# Buckboard Bacon Question



## pgsmoker64 (Dec 19, 2012)

Hey guys,

I am making my first attempt at BBB and have a question...

I started the curing process Monday night and will go in and flip the bacon on Saturday evening.  I have noticed that there is some liquid accumulating in the dishes I am using for the curing process.

Should I drain off the liquid or leave it?  If I should drain it, when?  When I flip the bacon or before?

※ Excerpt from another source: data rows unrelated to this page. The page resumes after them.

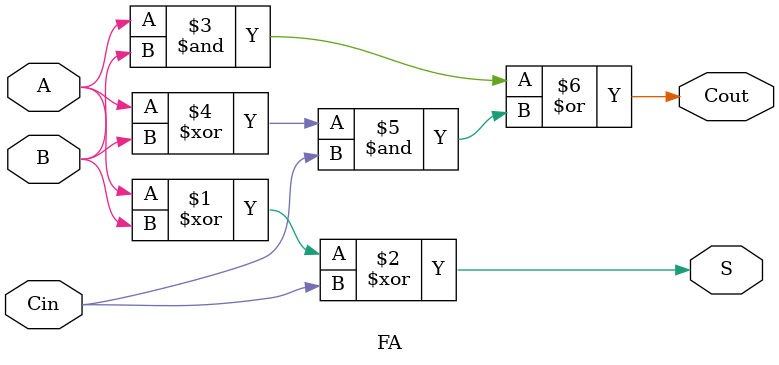
<source format=v>
`timescale 1ns / 1ps


module FA(
    input A,
    input B,
    input Cin,
    output S,
    output Cout
    );
     
assign S = A ^ B ^ Cin;
assign Cout = (A & B) | ((A ^ B) & Cin);
 
endmodule
</source>
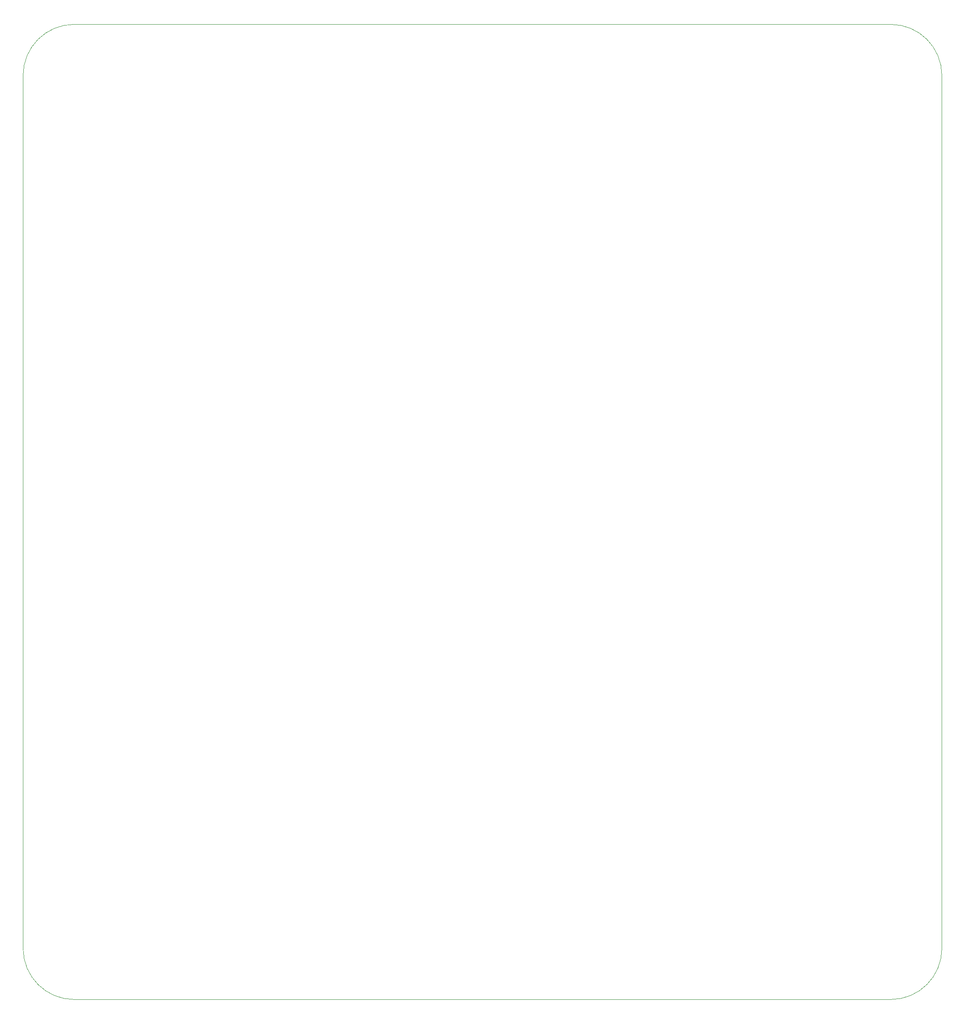
<source format=gbr>
%TF.GenerationSoftware,KiCad,Pcbnew,(5.1.9)-1*%
%TF.CreationDate,2021-07-24T23:41:22+02:00*%
%TF.ProjectId,RelayControls-HPK,52656c61-7943-46f6-9e74-726f6c732d48,V0.1*%
%TF.SameCoordinates,Original*%
%TF.FileFunction,Profile,NP*%
%FSLAX46Y46*%
G04 Gerber Fmt 4.6, Leading zero omitted, Abs format (unit mm)*
G04 Created by KiCad (PCBNEW (5.1.9)-1) date 2021-07-24 23:41:22*
%MOMM*%
%LPD*%
G01*
G04 APERTURE LIST*
%TA.AperFunction,Profile*%
%ADD10C,0.050000*%
%TD*%
G04 APERTURE END LIST*
D10*
X188000000Y-210000000D02*
X28000000Y-210000000D01*
X198000000Y-29000000D02*
X198000000Y-200000000D01*
X188000000Y-19000000D02*
X28000000Y-19000000D01*
X188000000Y-19000000D02*
G75*
G02*
X198000000Y-29000000I0J-10000000D01*
G01*
X198000000Y-200000000D02*
G75*
G02*
X188000000Y-210000000I-10000000J0D01*
G01*
X18000000Y-200000000D02*
X18000000Y-29000000D01*
X28000000Y-210000000D02*
G75*
G02*
X18000000Y-200000000I0J10000000D01*
G01*
X18000000Y-29000000D02*
G75*
G02*
X28000000Y-19000000I10000000J0D01*
G01*
M02*

</source>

Thanks in advance for any help you can provide.

Bill


----------



## dirtsailor2003 (Dec 19, 2012)

Not knowing the exact cure rub you are using makes it hard to say exactly. But when I dry cure bacon,the recipe I use I do not drain the liquid. I cure mine in vac pac bags that aren't fully vac-ed out but are sealed. I turn and massage daily. I don't open the bags until the curing time is done.


----------



## pgsmoker64 (Dec 19, 2012)

Sorry for the lack of information.

I am using High Mountain Buckboard Bacon cure.


----------



## red dog (Dec 19, 2012)

I have used the High Mountain cure with good results. First off, you should put them in gallon ziplock bags. Leave what ever liquid accumulates in the bag. Turn the bags over 3 times during your ten day cure. I used this method and they turned out great.

Clay


----------



## pgsmoker64 (Dec 20, 2012)

Thanks Red Dog!  I just have them sitting in glass baking dishes and was following the instructions that came with the cure.

I appreciate the tip.


----------



## slaymaker (Dec 20, 2012)

I've had excellent results with Hi Mountain BBB cure, too.  I agree with Red Dog's techniques.


----------



## diggingdogfarm (Dec 20, 2012)

You can certainly leave it in the liquid, but that sometimes leads to nitrite burn, that's why many folks drain it.
I would flip it every day, preferably a couple times a day. Putting the meat in bags works real good.
The more you move the meat around, or even massage it, the easier and better the salt and cure will equalize and distribute throughout the meat.


~Martin


----------



## shannon127 (Dec 21, 2012)

Let me echo what everyone else has said.


----------



## deanoaz (Dec 21, 2012)

Shannon127 said:


> Let me echo what everyone else has said.


X2 with the High Mountain Cure and what has been said about zip-lock bags.  I have used that cure in the past and have gotten good results with it.


----------